You can find the COR Cellars from 2014 in a privileged location in the Washington state, in the USA. In 2016 they opened this ampliation of the existent cellars with GOC studio.
Located in a National Interest Area, it offers spectacular views to the east and west, a characteristic environment on the gorge where it’s placed.
The river that’s in that area, the Columbia, attracts constant wind to the canyon from the west, which makes something to take into account in the general concept, given that the workers have to be in the exterior most of the time. The architects’ answer is a central courtyard which is the heart and organizes the space, as well as protects the visitors and workers from the sometimes harsh weather conditions.

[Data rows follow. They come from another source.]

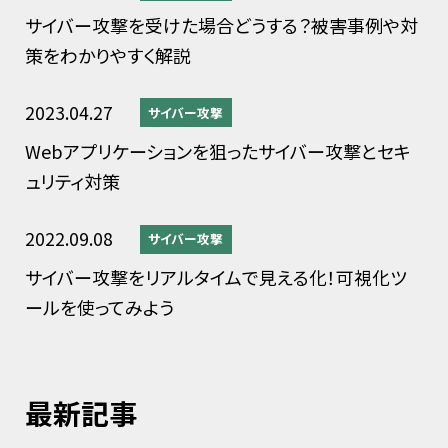
サイバー攻撃を受けた場合どうする？被害事例や対
策をわかりやすく解説
2023.04.27
サイバー攻撃
Webアプリケーションを狙ったサイバー攻撃とセキ
ュリティ対策
2022.09.08
サイバー攻撃
サイバー攻撃をリアルタイムで見える化！可視化ツ
ールを使ってみよう
最新記事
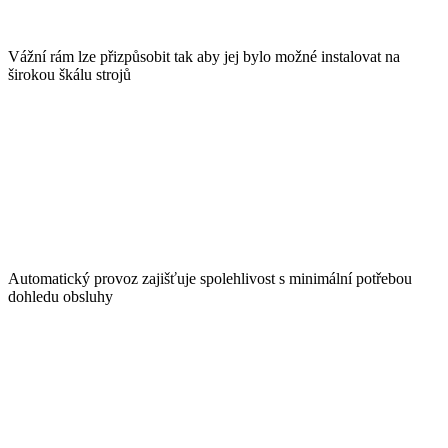
Vážní rám lze přizpůsobit tak aby jej bylo možné instalovat na
širokou škálu strojů
Automatický provoz zajišťuje spolehlivost s minimální potřebou
dohledu obsluhy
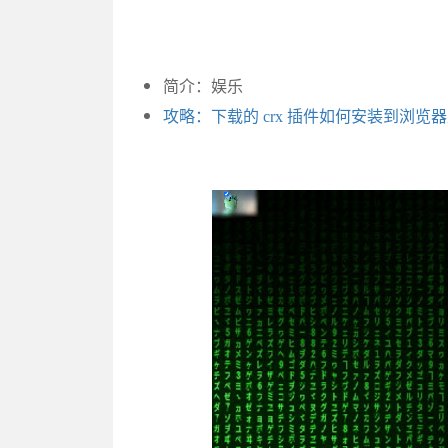
简介：娱乐
攻略：下载的 crx 插件如何安装到浏览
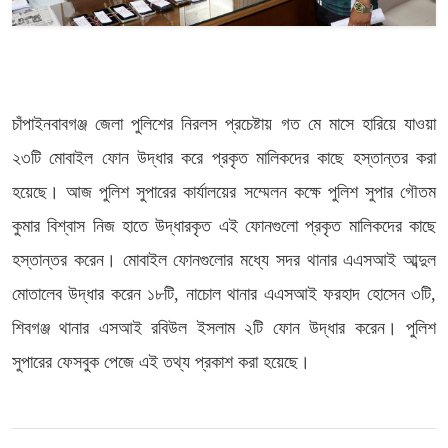
চাঁপাইনবাবগঞ্জ জেলা পুলিশের নিরলস প্রচেষ্টায় গত মে মাসে হারিয়ে যাওয়া
২৩টি মোবাইল ফোন উদ্ধার করে প্রকৃত মালিকদের কাছে হস্তান্তর করা
হয়েছে। আজ পুলিশ সুপারের কার্যালয়ের সম্মেলন কক্ষে পুলিশ সুপার গৌতম
কুমার বিশ্বাস নিজ হাতে উদ্ধারকৃত এই ফোনগুলো প্রকৃত মালিকদের কাছে
হস্তান্তর করেন। মোবাইল ফোনগুলোর মধ্যে সদর থানার এএসআই আব্দুল
মোতালেব উদ্ধার করেন ১৮টি, নাচোল থানার এএসআই ফরহাদ হোসেন ৩টি,
শিবগঞ্জ থানার এসআই রবিউল ইসলাম ২টি ফোন উদ্ধার করেন। পুলিশ
সুপারের ফেসবুক পেজে এই তথ্য প্রকাশ করা হয়েছে।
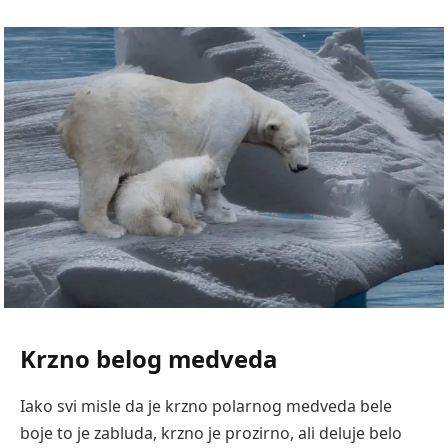
Krzno belog medveda
Iako svi misle da je krzno polarnog medveda bele
boje to je zabluda, krzno je prozirno, ali deluje belo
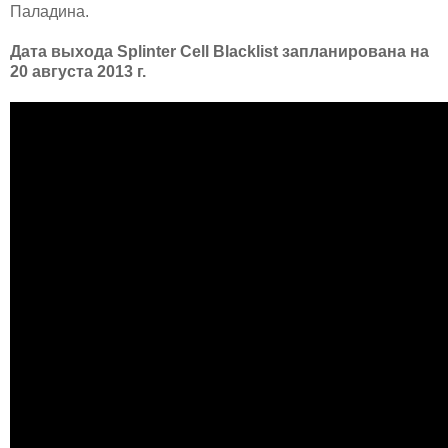
Паладина.
Дата выхода Splinter Cell Blacklist запланирована на
20 августа 2013 г.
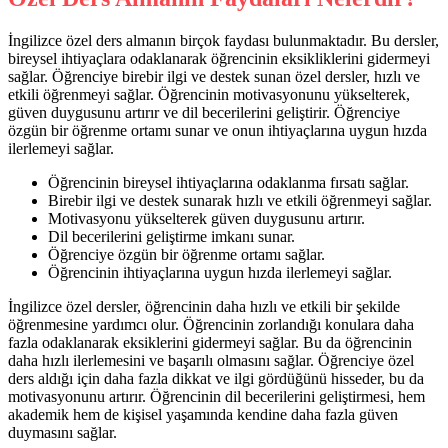
İngilizce özel ders almanın birçok faydası bulunmaktadır. Bu dersler,
bireysel ihtiyaçlara odaklanarak öğrencinin eksikliklerini gidermeyi
sağlar. Öğrenciye birebir ilgi ve destek sunan özel dersler, hızlı ve
etkili öğrenmeyi sağlar. Öğrencinin motivasyonunu yükselterek,
güven duygusunu artırır ve dil becerilerini geliştirir. Öğrenciye
özgün bir öğrenme ortamı sunar ve onun ihtiyaçlarına uygun hızda
ilerlemeyi sağlar.
Öğrencinin bireysel ihtiyaçlarına odaklanma fırsatı sağlar.
Birebir ilgi ve destek sunarak hızlı ve etkili öğrenmeyi sağlar.
Motivasyonu yükselterek güven duygusunu artırır.
Dil becerilerini geliştirme imkanı sunar.
Öğrenciye özgün bir öğrenme ortamı sağlar.
Öğrencinin ihtiyaçlarına uygun hızda ilerlemeyi sağlar.
İngilizce özel dersler, öğrencinin daha hızlı ve etkili bir şekilde
öğrenmesine yardımcı olur. Öğrencinin zorlandığı konulara daha
fazla odaklanarak eksiklerini gidermeyi sağlar. Bu da öğrencinin
daha hızlı ilerlemesini ve başarılı olmasını sağlar. Öğrenciye özel
ders aldığı için daha fazla dikkat ve ilgi gördüğünü hisseder, bu da
motivasyonunu artırır. Öğrencinin dil becerilerini geliştirmesi, hem
akademik hem de kişisel yaşamında kendine daha fazla güven
duymasını sağlar.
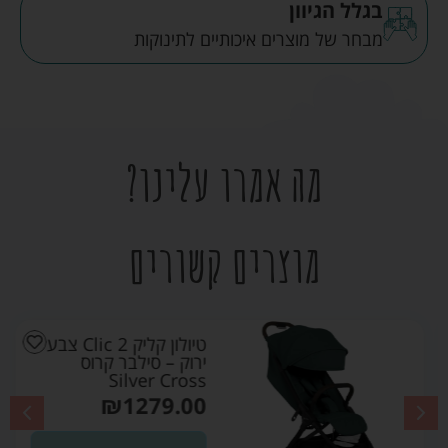
בגלל הגיוון
מבחר של מוצרים איכותיים לתינוקות
מה אמרו עלינו?
מוצרים קשורים
טיולון קליק Clic 2 צבע
ירוק – סילבר קרוס
Silver Cross
₪
1279.00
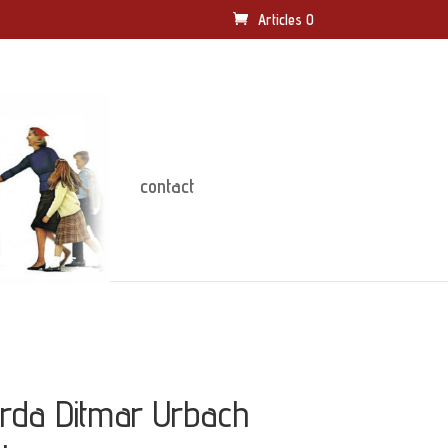
Articles 0
contact
erda Ditmar Urbach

With big overhang ceilings on the internal faces, the courtyard becomes one of the excuses to impact the arriving visitors.
To finish this characteristic yard, the design keeps the original location of the old metal shed, and reuses it as a bottling space for the cellar.
The new spaces at the COR Cellars create a U shape to the west, an envelope to the buildings that stops the wind in the area.
The visitors can access the cellar through the patio, which is located between the old shed and the new access structure, placed in the same spot to keep the connection to the past.
The walls of the storage space that flank the yard are kept solid, guiding and leading the visitors without distraction to the tasting area.
Double-sheet big doors between this area and the exterior allow a direct connection amid those, offering the views that sorround the cellars. Natural light enters the room through big skylights above the bar, a direct light which falls on the central activity point. In the south-west corner of the tasting room, they designed a chimney to encourage people to feel comfortable like they were in their own house.
The need for this extension asked for a clear and concise concept, a repetitive structural pattern that sorrounds the central yard, the heart. A refined and simple color and material palette, with earthy tones that refer back to the surroundings and allow the whole to be integrated with the environment.